Spiro Kass responds to criticism

Spiro Kass, Editor-in-chief

After the distribution of the Sept. 22 issue featuring my profile on Nick Fuentes, I was well aware that my profile would stir discussion, one of the major reasons why I chose to write the article in the first place. Since the distribution, I have kept updated with all local complaints surrounding the intent/message behind the article, and I want to make it clear that I understand the concerns. There are certain parts of the article that I could’ve rephrased, including emphasizing the fatal outcome of the rally, and stating what Fuentes meant by saying “we”, which in fact was not in reference to the group of White Supremacists, but rather a group of friends he was accompanied by who he claimed were “traditionalist conservatives” in our personal interview, even if it seems otherwise. Yet through all of this, myself, the LION staff, our adviser, the administration and the Board of Education stand behind the reality. The reality that what I wrote was objective, non-biased, and journalistically ethical.

Objectively, we cannot denounce the fact that Fuentes is a newsworthy alumnus. A person’s political ideology, and their infamous perception, does not make them more or less of a newsworthy topic. The fact of the matter is that Fuentes graduated LT, and he eventually made national news due to his infamous activism and attendance at a controversial rally, ultimately proving his newsworthiness and reason behind his appearance in our first issue. We are well aware that there are several LT alumni that are newsworthy, but Fuentes attended LT with current juniors and seniors, giving more of a reason to report on him now.

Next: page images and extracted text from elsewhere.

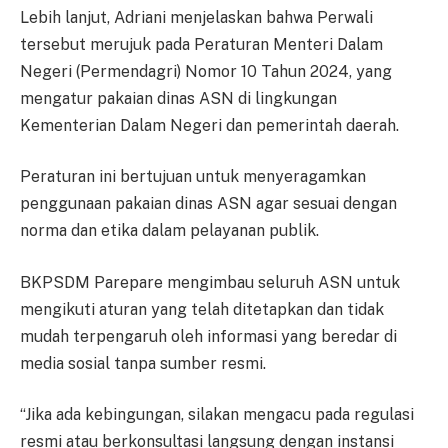
Lebih lanjut, Adriani menjelaskan bahwa Perwali
tersebut merujuk pada Peraturan Menteri Dalam
Negeri (Permendagri) Nomor 10 Tahun 2024, yang
mengatur pakaian dinas ASN di lingkungan
Kementerian Dalam Negeri dan pemerintah daerah.
Peraturan ini bertujuan untuk menyeragamkan
penggunaan pakaian dinas ASN agar sesuai dengan
norma dan etika dalam pelayanan publik.
BKPSDM Parepare mengimbau seluruh ASN untuk
mengikuti aturan yang telah ditetapkan dan tidak
mudah terpengaruh oleh informasi yang beredar di
media sosial tanpa sumber resmi.
“Jika ada kebingungan, silakan mengacu pada regulasi
resmi atau berkonsultasi langsung dengan instansi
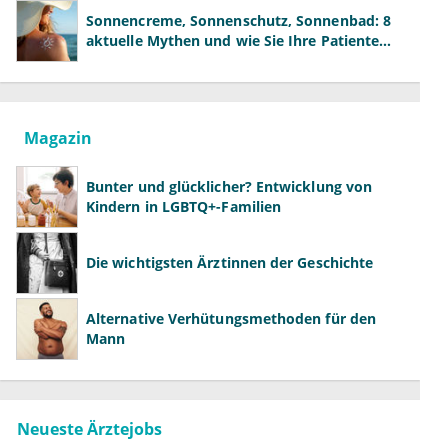
Sonnencreme, Sonnenschutz, Sonnenbad: 8
aktuelle Mythen und wie Sie Ihre Patienten
richtig aufklären können
Magazin
Bunter und glücklicher? Entwicklung von
Kindern in LGBTQ+-Familien
Die wichtigsten Ärztinnen der Geschichte
Alternative Verhütungsmethoden für den
Mann
Neueste Ärztejobs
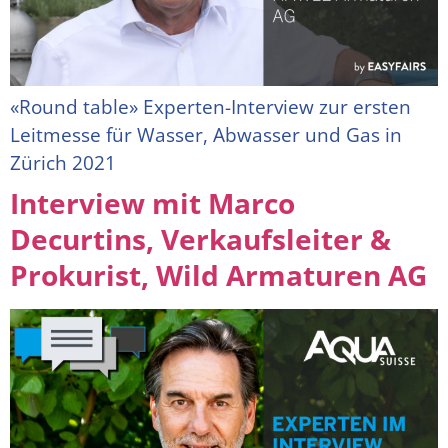
«Round table» Experten-Interview zur ersten
Leitmesse für Wasser, Abwasser und Gas in
Zürich 2021
Interview mit Marco
Decurtins, Verkaufsleiter &
Prokurist, Wild Armaturen AG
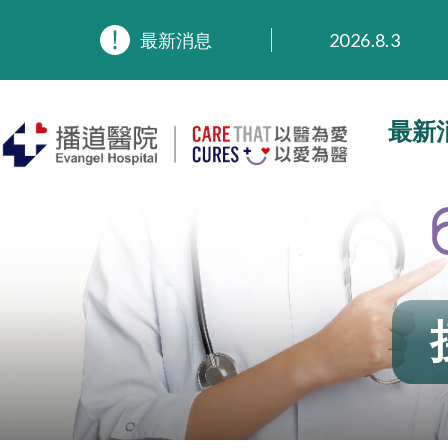
2026.8.3
最新消息
2026.3.20
2025.11.27
2025.9.23
最新
2025.8.4
2025.7.21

After the controversy came to my attention, I asked fellow students what they thought of the article, consciously making an effort to ask students who represent different racial backgrounds, and not one peer found my article offensive, biased or glorifying white supremacy. Which goes without saying, I am aware that some found the profile to endorse Fuentes’ beliefs and glorify white supremacy, yet it appears that the major concern arose from the the adults of the community, rather than the high school students themselves.

I had a specific intention behind the profile. Before starting to write, I knew Fuentes was a common name here at LT, and I knew he was featured in several other major news networks. So, I wanted to offer something different, something that you can’t find online, by portraying the personal interview I had with Fuentes. I wanted to leave the interpretation of his quotes up to the reader, to encourage the viewers of my profile to formulate their own perception of him and his ideology. Yet some saw past this, and drew the conclusion the I leaned right while crafting this profile.

As I made evident in my personal column on page seven, I embrace multiculturalism. I purposefully chose the topic of my column to refute against the ideology of Fuentes, which I was not able to do in the article itself due to the necessity of staying objective while reporting. We live in a society where major news networks incorporate opinion and bias in news that should be held strictly bipartisan (New York Times, CNN, Fox News to name a few). But here at LT, we’re taught to be objective and to avoid personal bias in reporting, no matter the circumstance. I made an effort to offer both views of Fuentes by including a Boston University student who titled him a “Nazi”, yet some believe this inclusion was insufficient.

In the end, I am a student here at LT. I embrace our diversity. The LION staff embraces our diversity. The information we entail in news stories does not mean we support what is written. That is simply not how journalism works. In order to truly understand the importance of different perspectives, you must be presented the other side. We work actively in the LION Newsroom to emulate what is happening in our community, and filtering out newsworthy stories to protect students from improper values is not learning. It’s shielding. And if anyone believes otherwise, stop by NC room 220 during eighth period and I’d be happy to walk you through it.